Tung and Ng studied serum level of DKK-1 protein in HCC patients and reported the improvement of diagnostic accuracy the DKK-1 adds to AFP [26].
Huang et al., documented the role of DKK-1 in HCC cell invasion and metastasis and declared that DKK-1 over expression may be a potential molecular therapeutic target for liver cancer [27].
In a meta- analysis study Liu et al., studied DKK-1 gene expression in several solid tumours, they found DKK-1 was significantly over-expressed in HCC and related to poor disease free survival [28].
Tung et al., found that both DKK-1 transcript and serum protein were up regulated in a stepwise manner in human HCCs and its transcript levels were associated with more aggressive tumour behaviour [24].

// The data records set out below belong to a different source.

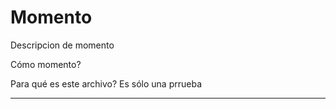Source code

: Momento
=======

Descripcion de momento

Cómo momento?

Para qué es este archivo?
Es sólo una prrueba

________________________
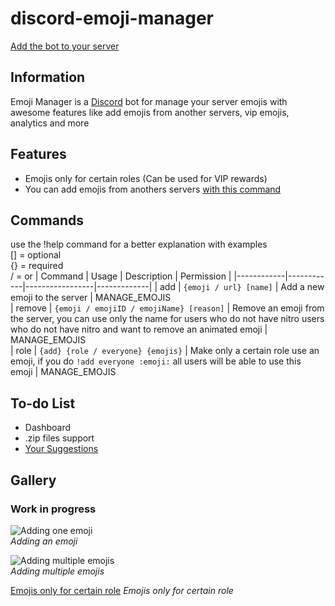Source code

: # discord-emoji-manager
[Add the bot to your server](https://discord.com)


## Information
Emoji Manager is a [Discord](https://discord.com) bot for manage your server emojis with awesome features like add emojis from another servers,
vip emojis, analytics and more

## Features
- Emojis only for certain roles (Can be used for VIP rewards)
- You can add emojis from anothers servers [with this command](https://github.com)



## Commands

use the !help command for a better explanation with examples <br>
[] = optional <br>
{} = required <br>
/ = or
| Command    |  Usage     | Description   	| Permission 	|
|------------|------------|-----------------|-------------|
| add   	   | `{emoji / url} [name]` | Add a new emoji to the server          | MANAGE_EMOJIS	
| remove   	   | `{emoji / emojiID / emojiName} [reason]` | Remove an emoji from the server, you can use only the name for users who do not have nitro  users who do not have nitro and want to remove an animated emoji     | MANAGE_EMOJIS	
| role   	   | `{add} {role / everyone} {emojis}` | Make only a certain role use an emoji, if you do `!add everyone :emoji:` all users will be able to use this emoji          | MANAGE_EMOJIS	
<!-- | add   	   | `{emoji / url} [name]` | Add a new emoji to the server          | MANAGE_EMOJIS	
| add   	   | `{emoji / url} [name]` | Add a new emoji to the server          | MANAGE_EMOJIS	
| add   	   | `{emoji / url} [name]` | Add a new emoji to the server          | MANAGE_EMOJIS -->

## To-do List
- Dashboard
- .zip files support
- [Your Suggestions](https://github.com/AllanGame/discord-emoji-manager/)

## Gallery


### Work in progress
![Adding one emoji](https://media.discordapp.net/attachments/795363096893718568/814652253557620776/unknown.png?width=464&height=221)
<br>*Adding an emoji*

![Adding multiple emojis](https://media.discordapp.net/attachments/795363096893718568/814653119395790908/unknown.png?width=507&height=369)
<br>*Adding multiple emojis*

[Emojis only for certain role](https://cdn.discordapp.com/attachments/795363096893718568/814665729936719872/emojis.gif)
*Emojis only for certain role*
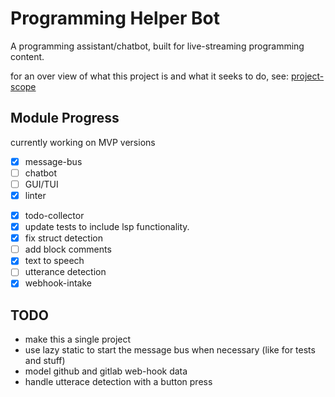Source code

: # Programming Helper Bot

A programming assistant/chatbot, built for live-streaming programming content.

for an over view of what this project is and what it seeks to do, see: [project-scope](project-scope.md)

## Module Progress

currently working on MVP versions

- [x] message-bus
- [ ] chatbot
- [ ] GUI/TUI
- [x] linter
<!-- - [ ] LSP -->
- [x] todo-collector
 - [x] update tests to include lsp functionality.
 - [x] fix struct detection
 - [ ] add block comments
- [x] text to speech
- [ ] utterance detection
- [x] webhook-intake

## TODO

- make this a single project
- use lazy static to start the message bus when necessary (like for tests and stuff)
- model github and gitlab web-hook data
- handle utterace detection with a button press
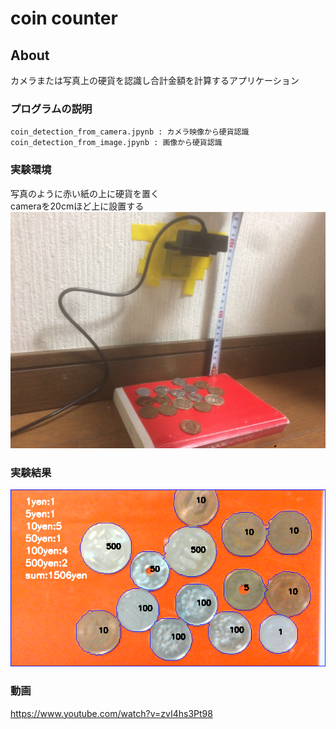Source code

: coin counter
=================

## About
 
カメラまたは写真上の硬貨を認識し合計金額を計算するアプリケーション  
  
  ### プログラムの説明  
    coin_detection_from_camera.jpynb : カメラ映像から硬貨認識  
    coin_detection_from_image.jpynb : 画像から硬貨認識
    
    
  ### 実験環境  
  写真のように赤い紙の上に硬貨を置く  
  cameraを20cmほど上に設置する  
  <img src="https://github.com/hoshianaaa/coin_counter/blob/master/upload/experiment.png">  
    
  ### 実験結果 
  <img src="https://github.com/hoshianaaa/coin_counter/blob/master/upload/result.png">  
    
  ### 動画  
  https://www.youtube.com/watch?v=zvI4hs3Pt98
  
    
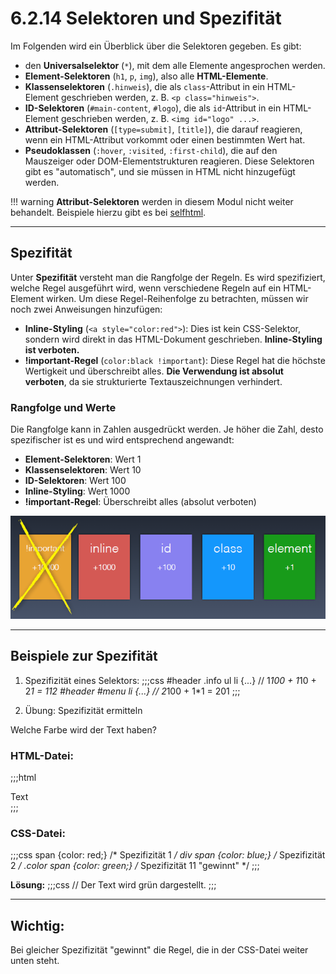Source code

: # 6.2.14 Selektoren und Spezifität

Im Folgenden wird ein Überblick über die Selektoren gegeben. Es gibt:

- den **Universalselektor** (`*`), mit dem alle Elemente angesprochen werden.
- **Element-Selektoren** (`h1`, `p`, `img`), also alle **HTML-Elemente**.
- **Klassenselektoren** (`.hinweis`), die als `class`-Attribut in ein HTML-Element geschrieben werden, z. B. `<p class="hinweis">`.
- **ID-Selektoren** (`#main-content`, `#logo`), die als `id`-Attribut in ein HTML-Element geschrieben werden, z. B. `<img id="logo" ...>`.
- **Attribut-Selektoren** (`[type=submit]`, `[title]`), die darauf reagieren, wenn ein HTML-Attribut vorkommt oder einen bestimmten Wert hat.
- **Pseudoklassen** (`:hover`, `:visited`, `:first-child`), die auf den Mauszeiger oder DOM-Elementstrukturen reagieren. Diese Selektoren gibt es "automatisch", und sie müssen in HTML nicht hinzugefügt werden.

!!! warning
    **Attribut-Selektoren** werden in diesem Modul nicht weiter behandelt. Beispiele hierzu gibt es bei [selfhtml](https://wiki.selfhtml.org/wiki/CSS/Selektoren/Attributselektor).

---

## Spezifität

Unter **Spezifität** versteht man die Rangfolge der Regeln. Es wird spezifiziert, welche Regel ausgeführt wird, wenn verschiedene Regeln auf ein HTML-Element wirken. Um diese Regel-Reihenfolge zu betrachten, müssen wir noch zwei Anweisungen hinzufügen:

- **Inline-Styling** (`<a style="color:red">`): Dies ist kein CSS-Selektor, sondern wird direkt in das HTML-Dokument geschrieben. **Inline-Styling ist verboten.**
- **!important-Regel** (`color:black !important`): Diese Regel hat die höchste Wertigkeit und überschreibt alles. **Die Verwendung ist absolut verboten**, da sie strukturierte Textauszeichnungen verhindert.

### Rangfolge und Werte

Die Rangfolge kann in Zahlen ausgedrückt werden. Je höher die Zahl, desto spezifischer ist es und wird entsprechend angewandt:

- **Element-Selektoren**: Wert 1
- **Klassenselektoren**: Wert 10
- **ID-Selektoren**: Wert 100
- **Inline-Styling**: Wert 1000
- **!important-Regel**: Überschreibt alles (absolut verboten)

![Spezifizität (=Wichtigkeitsreihenfolge) von Selektoren](media/css5-selektoren.png)

---

## Beispiele zur Spezifität

1. Spezifizität eines Selektors:
;;;css
#header .info ul li {...} // 1*100 + 1*10 + 2*1 = 112
#header #menu li {...}    // 2*100 + 1*1 = 201
;;;

2. Übung: Spezifizität ermitteln

Welche Farbe wird der Text haben?

### HTML-Datei:
;;;html
<div class="color">
    <span>Text</span> 
</div>
;;;

### CSS-Datei:
;;;css
span {color: red;}            /* Spezifizität 1 */
div span {color: blue;}       /* Spezifizität 2 */
.color span {color: green;}   /* Spezifizität 11 "gewinnt" */
;;;

**Lösung:**
;;;css
// Der Text wird grün dargestellt.
;;;

---

## Wichtig:
Bei gleicher Spezifizität "gewinnt" die Regel, die in der CSS-Datei weiter unten steht.
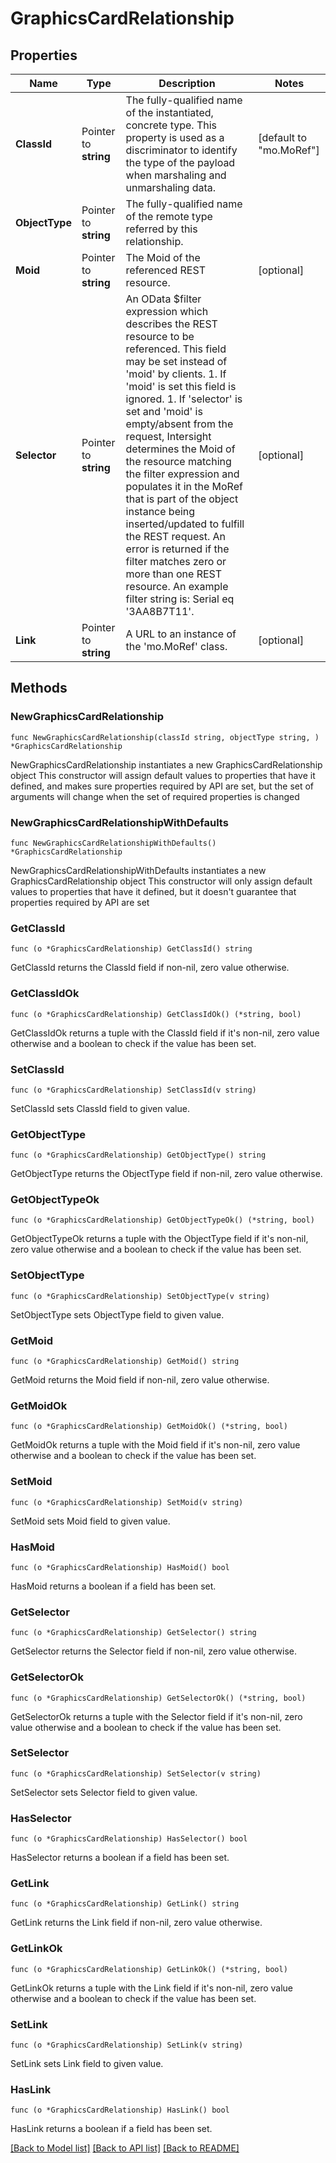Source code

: # GraphicsCardRelationship

## Properties

Name | Type | Description | Notes
------------ | ------------- | ------------- | -------------
**ClassId** | Pointer to **string** | The fully-qualified name of the instantiated, concrete type. This property is used as a discriminator to identify the type of the payload when marshaling and unmarshaling data. | [default to "mo.MoRef"]
**ObjectType** | Pointer to **string** | The fully-qualified name of the remote type referred by this relationship. | 
**Moid** | Pointer to **string** | The Moid of the referenced REST resource. | [optional] 
**Selector** | Pointer to **string** | An OData $filter expression which describes the REST resource to be referenced. This field may be set instead of &#39;moid&#39; by clients. 1. If &#39;moid&#39; is set this field is ignored. 1. If &#39;selector&#39; is set and &#39;moid&#39; is empty/absent from the request, Intersight determines the Moid of the resource matching the filter expression and populates it in the MoRef that is part of the object instance being inserted/updated to fulfill the REST request. An error is returned if the filter matches zero or more than one REST resource. An example filter string is: Serial eq &#39;3AA8B7T11&#39;. | [optional] 
**Link** | Pointer to **string** | A URL to an instance of the &#39;mo.MoRef&#39; class. | [optional] 

## Methods

### NewGraphicsCardRelationship

`func NewGraphicsCardRelationship(classId string, objectType string, ) *GraphicsCardRelationship`

NewGraphicsCardRelationship instantiates a new GraphicsCardRelationship object
This constructor will assign default values to properties that have it defined,
and makes sure properties required by API are set, but the set of arguments
will change when the set of required properties is changed

### NewGraphicsCardRelationshipWithDefaults

`func NewGraphicsCardRelationshipWithDefaults() *GraphicsCardRelationship`

NewGraphicsCardRelationshipWithDefaults instantiates a new GraphicsCardRelationship object
This constructor will only assign default values to properties that have it defined,
but it doesn't guarantee that properties required by API are set

### GetClassId

`func (o *GraphicsCardRelationship) GetClassId() string`

GetClassId returns the ClassId field if non-nil, zero value otherwise.

### GetClassIdOk

`func (o *GraphicsCardRelationship) GetClassIdOk() (*string, bool)`

GetClassIdOk returns a tuple with the ClassId field if it's non-nil, zero value otherwise
and a boolean to check if the value has been set.

### SetClassId

`func (o *GraphicsCardRelationship) SetClassId(v string)`

SetClassId sets ClassId field to given value.


### GetObjectType

`func (o *GraphicsCardRelationship) GetObjectType() string`

GetObjectType returns the ObjectType field if non-nil, zero value otherwise.

### GetObjectTypeOk

`func (o *GraphicsCardRelationship) GetObjectTypeOk() (*string, bool)`

GetObjectTypeOk returns a tuple with the ObjectType field if it's non-nil, zero value otherwise
and a boolean to check if the value has been set.

### SetObjectType

`func (o *GraphicsCardRelationship) SetObjectType(v string)`

SetObjectType sets ObjectType field to given value.


### GetMoid

`func (o *GraphicsCardRelationship) GetMoid() string`

GetMoid returns the Moid field if non-nil, zero value otherwise.

### GetMoidOk

`func (o *GraphicsCardRelationship) GetMoidOk() (*string, bool)`

GetMoidOk returns a tuple with the Moid field if it's non-nil, zero value otherwise
and a boolean to check if the value has been set.

### SetMoid

`func (o *GraphicsCardRelationship) SetMoid(v string)`

SetMoid sets Moid field to given value.

### HasMoid

`func (o *GraphicsCardRelationship) HasMoid() bool`

HasMoid returns a boolean if a field has been set.

### GetSelector

`func (o *GraphicsCardRelationship) GetSelector() string`

GetSelector returns the Selector field if non-nil, zero value otherwise.

### GetSelectorOk

`func (o *GraphicsCardRelationship) GetSelectorOk() (*string, bool)`

GetSelectorOk returns a tuple with the Selector field if it's non-nil, zero value otherwise
and a boolean to check if the value has been set.

### SetSelector

`func (o *GraphicsCardRelationship) SetSelector(v string)`

SetSelector sets Selector field to given value.

### HasSelector

`func (o *GraphicsCardRelationship) HasSelector() bool`

HasSelector returns a boolean if a field has been set.

### GetLink

`func (o *GraphicsCardRelationship) GetLink() string`

GetLink returns the Link field if non-nil, zero value otherwise.

### GetLinkOk

`func (o *GraphicsCardRelationship) GetLinkOk() (*string, bool)`

GetLinkOk returns a tuple with the Link field if it's non-nil, zero value otherwise
and a boolean to check if the value has been set.

### SetLink

`func (o *GraphicsCardRelationship) SetLink(v string)`

SetLink sets Link field to given value.

### HasLink

`func (o *GraphicsCardRelationship) HasLink() bool`

HasLink returns a boolean if a field has been set.


[[Back to Model list]](../README.md#documentation-for-models) [[Back to API list]](../README.md#documentation-for-api-endpoints) [[Back to README]](../README.md)


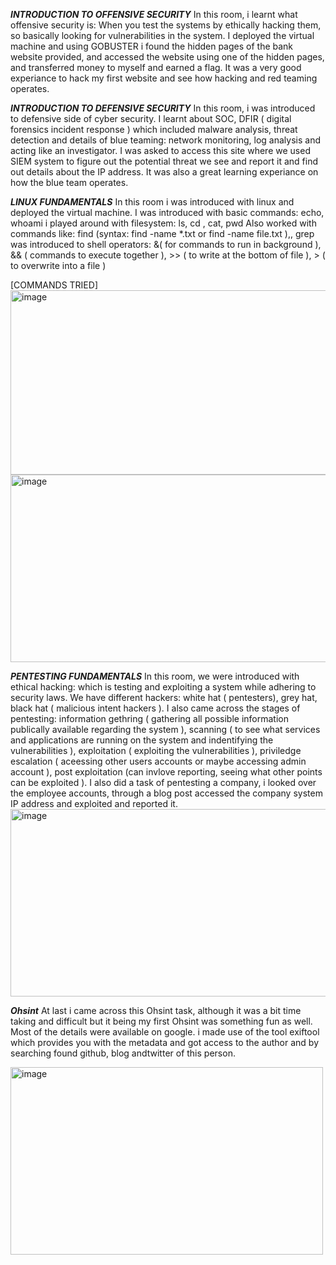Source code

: ***INTRODUCTION TO OFFENSIVE SECURITY***
In this room, i learnt what offensive security is: When you test the systems by ethically hacking them, so basically looking for vulnerabilities in the system. 
I deployed the virtual machine and using GOBUSTER i found the hidden pages of the bank website provided, and accessed the website using one of the hidden pages, and transferred money to myself and earned a flag. It was a very good experiance to hack my first website and see how hacking and red teaming operates. 

***INTRODUCTION TO DEFENSIVE SECURITY***
In this room, i was introduced to defensive side of cyber security. I learnt about SOC, DFIR ( digital forensics incident response ) which included malware analysis, threat detection and details of blue teaming: network monitoring, log analysis and acting like an investigator. 
I was asked to access this site where we used SIEM system to figure out the potential threat we see and report it and find out details about the IP address. It was also a great learning experiance on how the blue team operates. 

***LINUX FUNDAMENTALS***
In this room i was introduced with linux and deployed the virtual machine. 
I was introduced with basic commands: echo, whoami
i played around with filesystem: ls, cd , cat, pwd
Also worked with commands like: find (syntax: find -name *.txt or find -name file.txt ),, grep 
was introduced to shell operators: &( for commands to run in background ), && ( commands to execute together ), >> ( to write at the bottom of file ), > ( to overwrite into a file )




[COMMANDS TRIED]
<img width="542" height="295" alt="image" src="https://github.com/user-attachments/assets/3adf09af-6544-439e-b959-90b0ad2c079a" />
<img width="550" height="300" alt="image" src="https://github.com/user-attachments/assets/dbc80b16-88c4-45ac-9f62-47772bb19f3d" />



***PENTESTING FUNDAMENTALS***
In this room, we were introduced with ethical hacking: which is testing and exploiting a system while adhering to security laws. We have different hackers: white hat ( pentesters), grey hat, black hat ( malicious intent hackers ).
I also came across the stages of pentesting: information gethring ( gathering all possible information publically available regarding the system ), scanning ( to see what services and applications are running on the system and indentifying the vulnerabilities ), exploitation ( exploiting the vulnerabilities ), priviledge escalation ( aceessing other users accounts or maybe accessing admin account ), post exploitation (can invlove reporting, seeing what other points can be exploited ).
I also did a task of pentesting a company, i looked over the employee accounts, through a blog post accessed the company system IP address and exploited and reported it. 
<img width="550" height="300" alt="image" src="https://github.com/user-attachments/assets/60996f53-3083-48aa-b76e-fb1ecdc37f08" />



***Ohsint***
At last i came across this Ohsint task, although it was a bit time taking and difficult but it being my first Ohsint was something fun as well. Most of the details were available on google. i made use of the tool exiftool which provides you with the metadata and got access to the author and by searching found github, blog andtwitter of this person. 





<img width="500" height="300" alt="image" src="https://github.com/user-attachments/assets/99bc3136-e30a-40f1-8277-65aeb9a071df" />

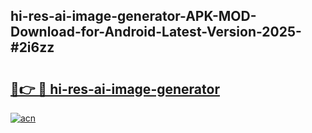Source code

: ## hi-res-ai-image-generator-APK-MOD-Download-for-Android-Latest-Version-2025-#2i6zz

# <h2><a href="https://bedroomkl.my?title=hi-res-ai-image-generator&ref=20M">🔗👉 🔴 hi-res-ai-image-generator</a></h2>

[![acn](https://github.com/user-attachments/assets/0f9c940e-d8b0-45ae-aac7-cd30a18b3e1c)](https://bedroomkl.my?title=hi-res-ai-image-generator&ref=20M)

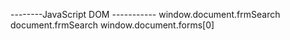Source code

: --------JavaScript DOM -----------
window.document.frmSearch
document.frmSearch
window.document.forms[0]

There was no statistically significant correlation between HCV infection and level of DKK-1 expression (p= 0.139), this was in concordance with Liu et al., who reported that HCV core protein activates Wnt/β-catenin signaling with over-expression of canonical Wnt ligands, such as Wnt2, Wnt3, Wnt3a, Wnt8b, Wnt10a, Wnt10b, frizzled receptors Fzd1, 2, 5, 6, 7, 9, and LRP5/6 co-receptors and moderately repression of Wnt antagonists like SFRP3, 5 and DKK-1 [29]. Also, Fouad et al., found no statistically difference between DKK-1 serum level in HCV patients and healthy controls [30]. More recently, Wnt signaling has been shown to participate in human fibrosing diseases, such as pulmonary fibrosis, renal fibrosis, and liver fibrosis [31].
Limitation
The limitation of this study is the relatively small number of patients. Larger multi-centeric studies are needed to confirm the findings of this study.
Conclusion
To our knowledge this is the first study to investigate DKK-1 expression in HCC patients with previous schistosomal infections. A statistically significant correlation between schistosomal infection and DKK-1 expression (p<0.001) has been found. Liver fibrosis is one of the most common wound-healing responses to chronic liver injuries. Schistosomal infection is the most common cause of liver fibrosis in Egypt. Wnt genes and their translated proteins proved to participate in the regulation of cell proliferation, polarity and differentiation.